• _Reading text_:
»»

- Patch of the King County Sheriff's Office
- Abbreviation: KCSO
- Motto: Every Call Counts

Agency overview
- Formed: 1852; 174 years ago
- Preceding agency: Municipal Police;

Jurisdictional structure
- Operations jurisdiction: King County, Washington, U.S.
- Population: 2.1 million
- Governing body: King County Council
- General nature: Local civilian police;

Operational structure
- Headquarters: King County Courthouse
- Agency executive: Patti Cole-Tindall, Sheriff;
- Units: 4 Field Operations Division; Criminal Investigations Division ; Special Operations Division ; Technical Services Division;

Facilities
- Precincts: 4
- Police boats: Yes
- Helicopters: 6

Website
- kingcounty.gov/sheriff

= King County Sheriff's Office =

The King County Sheriff's Office (KCSO) is a local law enforcement agency in King County, Washington, United States. It is the primary law enforcement agency for all unincorporated areas of King County, as well as 13 cities and two transit agencies which contract their police services to the KCSO. KCSO also provides police and fire Aircraft Rescue and Fire Fighting to King County International Airport (Boeing Field). KCSO also provides regional-level support services to other local law enforcement agencies such as air support and search and rescue. The department has over 1,000 employees and serves 2.1 million citizens, over 500,000 of whom live in either unincorporated areas or the 13 contract cities.

««

• _Dataset records_:

»»

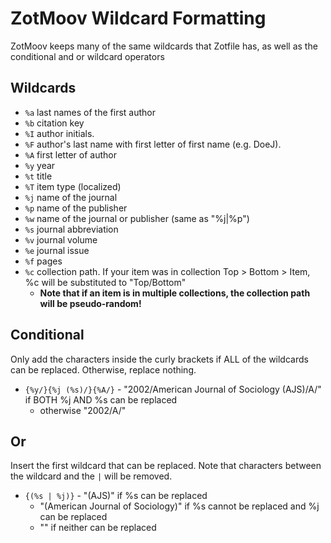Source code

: # ZotMoov Wildcard Formatting

ZotMoov keeps many of the same wildcards that Zotfile has, as well as the conditional and or wildcard operators

## Wildcards
- `%a` last names of the first author
- `%b` citation key
- `%I` author initials.
- `%F` author's last name with first letter of first name (e.g. DoeJ).
- `%A` first letter of author
- `%y` year
- `%t` title
- `%T` item type (localized)
- `%j` name of the journal
- `%p` name of the publisher
- `%w` name of the journal or publisher (same as "%j|%p")
- `%s` journal abbreviation
- `%v` journal volume
- `%e` journal issue
- `%f` pages
- `%c` collection path. If your item was in collection Top > Bottom > Item, %c will be substituted to "Top/Bottom" 
    - **Note that if an item is in multiple collections, the collection path will be pseudo-random!**

## Conditional

Only add the characters inside the curly brackets if ALL of the wildcards can be replaced. Otherwise, replace nothing.


- `{%y/}{%j (%s)/}{%A/}` - "2002/American Journal of Sociology (AJS)/A/" if BOTH %j AND %s can be replaced
    - otherwise "2002/A/"


## Or

Insert the first wildcard that can be replaced. Note that characters between the wildcard and the `|` will be removed.

- `{(%s | %j)}` - "(AJS)" if %s can be replaced
    - "(American Journal of Sociology)" if %s cannot be replaced and %j can be replaced
    - "" if neither can be replaced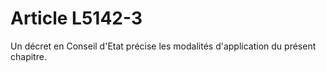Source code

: # Article L5142-3

Un décret en Conseil d'Etat précise les modalités d'application du présent chapitre.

««

• _Exercise aim_: Write out the part of the sheriff's office text between "The King County Sheriff's Office (KCSO)" and "13 contract cities.", inclusive, word for word. Work only from the text on the King County Sheriff's Office, not from the items.

• _Result for this task_:
The King County Sheriff's Office (KCSO) is a local law enforcement agency in King County, Washington, United States. It is the primary law enforcement agency for all unincorporated areas of King County, as well as 13 cities and two transit agencies which contract their police services to the KCSO. KCSO also provides police and fire Aircraft Rescue and Fire Fighting to King County International Airport (Boeing Field). KCSO also provides regional-level support services to other local law enforcement agencies such as air support and search and rescue. The department has over 1,000 employees and serves 2.1 million citizens, over 500,000 of whom live in either unincorporated areas or the 13 contract cities.